WHAT YOU WILL DO ▸
Every line in the records below between the one holding "Ausführungen und Empfehlungen" and the one holding "est fermé le", inclusive, is to be set down exactly; all other lines are to be left out.

MATERIAL PROVIDED ▸
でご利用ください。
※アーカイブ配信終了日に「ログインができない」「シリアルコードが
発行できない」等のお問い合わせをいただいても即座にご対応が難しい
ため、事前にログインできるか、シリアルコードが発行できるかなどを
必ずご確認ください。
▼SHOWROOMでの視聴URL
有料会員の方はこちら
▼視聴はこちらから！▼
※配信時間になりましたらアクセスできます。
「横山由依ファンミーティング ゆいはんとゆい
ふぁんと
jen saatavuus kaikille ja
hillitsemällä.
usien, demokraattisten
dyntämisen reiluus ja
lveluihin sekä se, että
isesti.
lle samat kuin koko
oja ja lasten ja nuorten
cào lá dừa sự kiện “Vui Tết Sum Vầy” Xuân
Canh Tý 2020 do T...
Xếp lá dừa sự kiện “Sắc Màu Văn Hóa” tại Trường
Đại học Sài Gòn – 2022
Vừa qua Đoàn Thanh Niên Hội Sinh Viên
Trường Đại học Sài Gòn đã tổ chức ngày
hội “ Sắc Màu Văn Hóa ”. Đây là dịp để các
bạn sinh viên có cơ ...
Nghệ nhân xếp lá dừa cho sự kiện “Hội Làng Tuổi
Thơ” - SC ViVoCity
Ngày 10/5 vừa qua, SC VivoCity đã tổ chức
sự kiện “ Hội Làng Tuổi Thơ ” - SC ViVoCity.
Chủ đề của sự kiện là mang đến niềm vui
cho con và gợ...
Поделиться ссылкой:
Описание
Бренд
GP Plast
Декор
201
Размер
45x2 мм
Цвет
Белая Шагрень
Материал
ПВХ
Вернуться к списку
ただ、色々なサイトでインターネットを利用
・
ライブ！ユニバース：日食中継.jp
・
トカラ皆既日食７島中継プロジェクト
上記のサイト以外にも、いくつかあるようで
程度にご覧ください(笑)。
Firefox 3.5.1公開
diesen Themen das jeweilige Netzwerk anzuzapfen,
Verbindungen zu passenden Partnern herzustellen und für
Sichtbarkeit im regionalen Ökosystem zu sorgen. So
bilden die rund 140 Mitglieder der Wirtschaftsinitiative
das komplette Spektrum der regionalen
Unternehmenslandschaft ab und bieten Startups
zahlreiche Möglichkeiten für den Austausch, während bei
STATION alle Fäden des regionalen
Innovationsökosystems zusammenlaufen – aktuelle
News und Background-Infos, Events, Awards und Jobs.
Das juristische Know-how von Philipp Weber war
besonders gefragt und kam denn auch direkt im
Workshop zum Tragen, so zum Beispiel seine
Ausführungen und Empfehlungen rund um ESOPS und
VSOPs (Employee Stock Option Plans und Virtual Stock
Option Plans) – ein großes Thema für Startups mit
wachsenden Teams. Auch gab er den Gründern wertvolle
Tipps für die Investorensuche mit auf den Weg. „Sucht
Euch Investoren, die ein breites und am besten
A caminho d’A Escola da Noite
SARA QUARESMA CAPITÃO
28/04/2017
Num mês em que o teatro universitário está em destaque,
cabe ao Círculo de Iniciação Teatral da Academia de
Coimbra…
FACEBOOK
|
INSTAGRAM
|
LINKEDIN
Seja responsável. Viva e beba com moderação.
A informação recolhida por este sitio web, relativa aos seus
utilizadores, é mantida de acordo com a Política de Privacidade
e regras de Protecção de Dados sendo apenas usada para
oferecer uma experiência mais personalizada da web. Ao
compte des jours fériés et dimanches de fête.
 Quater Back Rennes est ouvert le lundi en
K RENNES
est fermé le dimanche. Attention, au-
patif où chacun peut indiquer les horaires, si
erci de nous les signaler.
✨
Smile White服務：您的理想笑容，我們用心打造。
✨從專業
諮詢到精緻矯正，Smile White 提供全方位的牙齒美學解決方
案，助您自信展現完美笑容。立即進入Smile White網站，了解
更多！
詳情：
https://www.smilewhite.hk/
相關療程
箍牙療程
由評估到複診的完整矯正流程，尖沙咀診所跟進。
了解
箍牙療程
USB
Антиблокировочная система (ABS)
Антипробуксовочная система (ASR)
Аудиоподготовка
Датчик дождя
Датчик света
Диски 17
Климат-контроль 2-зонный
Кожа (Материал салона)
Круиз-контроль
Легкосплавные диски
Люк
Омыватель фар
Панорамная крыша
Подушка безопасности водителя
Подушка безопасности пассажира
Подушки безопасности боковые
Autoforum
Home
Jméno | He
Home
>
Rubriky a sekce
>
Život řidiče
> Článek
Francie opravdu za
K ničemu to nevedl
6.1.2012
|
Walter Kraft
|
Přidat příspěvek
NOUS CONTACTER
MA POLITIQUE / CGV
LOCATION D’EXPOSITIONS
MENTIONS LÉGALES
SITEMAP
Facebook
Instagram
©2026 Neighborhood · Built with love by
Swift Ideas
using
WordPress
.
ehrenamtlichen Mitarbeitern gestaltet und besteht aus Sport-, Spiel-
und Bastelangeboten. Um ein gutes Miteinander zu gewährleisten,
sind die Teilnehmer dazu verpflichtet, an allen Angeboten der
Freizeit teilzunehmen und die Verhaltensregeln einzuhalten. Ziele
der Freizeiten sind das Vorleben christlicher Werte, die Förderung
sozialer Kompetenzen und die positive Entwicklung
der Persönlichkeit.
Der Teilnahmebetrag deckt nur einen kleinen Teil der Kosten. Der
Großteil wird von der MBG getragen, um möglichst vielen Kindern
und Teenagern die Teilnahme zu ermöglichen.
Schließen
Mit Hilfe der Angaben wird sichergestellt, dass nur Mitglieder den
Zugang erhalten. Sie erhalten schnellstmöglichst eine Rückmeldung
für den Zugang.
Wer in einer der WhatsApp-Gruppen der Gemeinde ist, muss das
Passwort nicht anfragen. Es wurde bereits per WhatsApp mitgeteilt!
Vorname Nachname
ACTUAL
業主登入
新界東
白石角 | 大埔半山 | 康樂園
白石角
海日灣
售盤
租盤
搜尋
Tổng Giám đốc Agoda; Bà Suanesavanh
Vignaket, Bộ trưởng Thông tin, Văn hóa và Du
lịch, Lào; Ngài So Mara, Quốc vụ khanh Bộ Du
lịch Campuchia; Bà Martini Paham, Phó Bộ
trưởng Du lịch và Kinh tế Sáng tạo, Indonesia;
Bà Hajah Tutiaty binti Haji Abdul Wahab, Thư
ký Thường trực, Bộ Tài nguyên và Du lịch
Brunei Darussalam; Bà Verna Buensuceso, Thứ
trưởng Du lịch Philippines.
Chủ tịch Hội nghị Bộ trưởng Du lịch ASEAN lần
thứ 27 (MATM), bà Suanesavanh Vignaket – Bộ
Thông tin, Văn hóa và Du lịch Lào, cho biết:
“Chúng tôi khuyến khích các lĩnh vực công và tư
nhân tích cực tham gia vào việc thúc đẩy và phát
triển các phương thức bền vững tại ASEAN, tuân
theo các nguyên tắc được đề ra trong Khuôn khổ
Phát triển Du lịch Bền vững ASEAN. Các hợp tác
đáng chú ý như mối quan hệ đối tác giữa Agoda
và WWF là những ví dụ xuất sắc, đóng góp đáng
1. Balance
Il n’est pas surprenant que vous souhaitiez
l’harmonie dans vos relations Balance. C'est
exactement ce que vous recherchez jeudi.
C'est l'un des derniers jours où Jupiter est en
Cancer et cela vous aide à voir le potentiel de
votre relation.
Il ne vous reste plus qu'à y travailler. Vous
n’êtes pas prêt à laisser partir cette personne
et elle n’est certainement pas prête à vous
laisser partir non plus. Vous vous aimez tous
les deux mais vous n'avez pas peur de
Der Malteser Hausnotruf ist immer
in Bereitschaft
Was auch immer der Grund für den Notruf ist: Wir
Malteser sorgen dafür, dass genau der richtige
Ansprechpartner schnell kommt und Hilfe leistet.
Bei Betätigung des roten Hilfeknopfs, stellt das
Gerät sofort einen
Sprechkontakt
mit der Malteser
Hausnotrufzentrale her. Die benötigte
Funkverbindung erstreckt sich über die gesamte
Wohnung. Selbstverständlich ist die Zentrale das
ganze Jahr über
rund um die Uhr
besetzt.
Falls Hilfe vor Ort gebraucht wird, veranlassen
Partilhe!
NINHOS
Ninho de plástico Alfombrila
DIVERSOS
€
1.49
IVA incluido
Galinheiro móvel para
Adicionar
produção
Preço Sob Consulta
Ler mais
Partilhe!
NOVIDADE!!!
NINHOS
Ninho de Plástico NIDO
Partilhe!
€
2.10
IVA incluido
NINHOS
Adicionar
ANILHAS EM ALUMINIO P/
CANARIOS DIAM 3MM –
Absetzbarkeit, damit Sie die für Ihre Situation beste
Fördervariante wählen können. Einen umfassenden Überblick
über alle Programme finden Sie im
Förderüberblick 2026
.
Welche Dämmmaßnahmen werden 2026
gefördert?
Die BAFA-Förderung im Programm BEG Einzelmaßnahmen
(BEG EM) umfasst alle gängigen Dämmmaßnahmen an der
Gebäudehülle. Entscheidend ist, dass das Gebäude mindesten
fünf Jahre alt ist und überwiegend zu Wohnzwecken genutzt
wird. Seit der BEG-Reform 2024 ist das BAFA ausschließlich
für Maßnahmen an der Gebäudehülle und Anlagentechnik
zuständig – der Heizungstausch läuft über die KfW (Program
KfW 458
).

ANSWER TO THE PROBLEM ▸
Ausführungen und Empfehlungen rund um ESOPS und
VSOPs (Employee Stock Option Plans und Virtual Stock
Option Plans) – ein großes Thema für Startups mit
wachsenden Teams. Auch gab er den Gründern wertvolle
Tipps für die Investorensuche mit auf den Weg. „Sucht
Euch Investoren, die ein breites und am besten
A caminho d’A Escola da Noite
SARA QUARESMA CAPITÃO
28/04/2017
Num mês em que o teatro universitário está em destaque,
cabe ao Círculo de Iniciação Teatral da Academia de
Coimbra…
FACEBOOK
|
INSTAGRAM
|
LINKEDIN
Seja responsável. Viva e beba com moderação.
A informação recolhida por este sitio web, relativa aos seus
utilizadores, é mantida de acordo com a Política de Privacidade
e regras de Protecção de Dados sendo apenas usada para
oferecer uma experiência mais personalizada da web. Ao
compte des jours fériés et dimanches de fête.
 Quater Back Rennes est ouvert le lundi en
K RENNES
est fermé le dimanche. Attention, au-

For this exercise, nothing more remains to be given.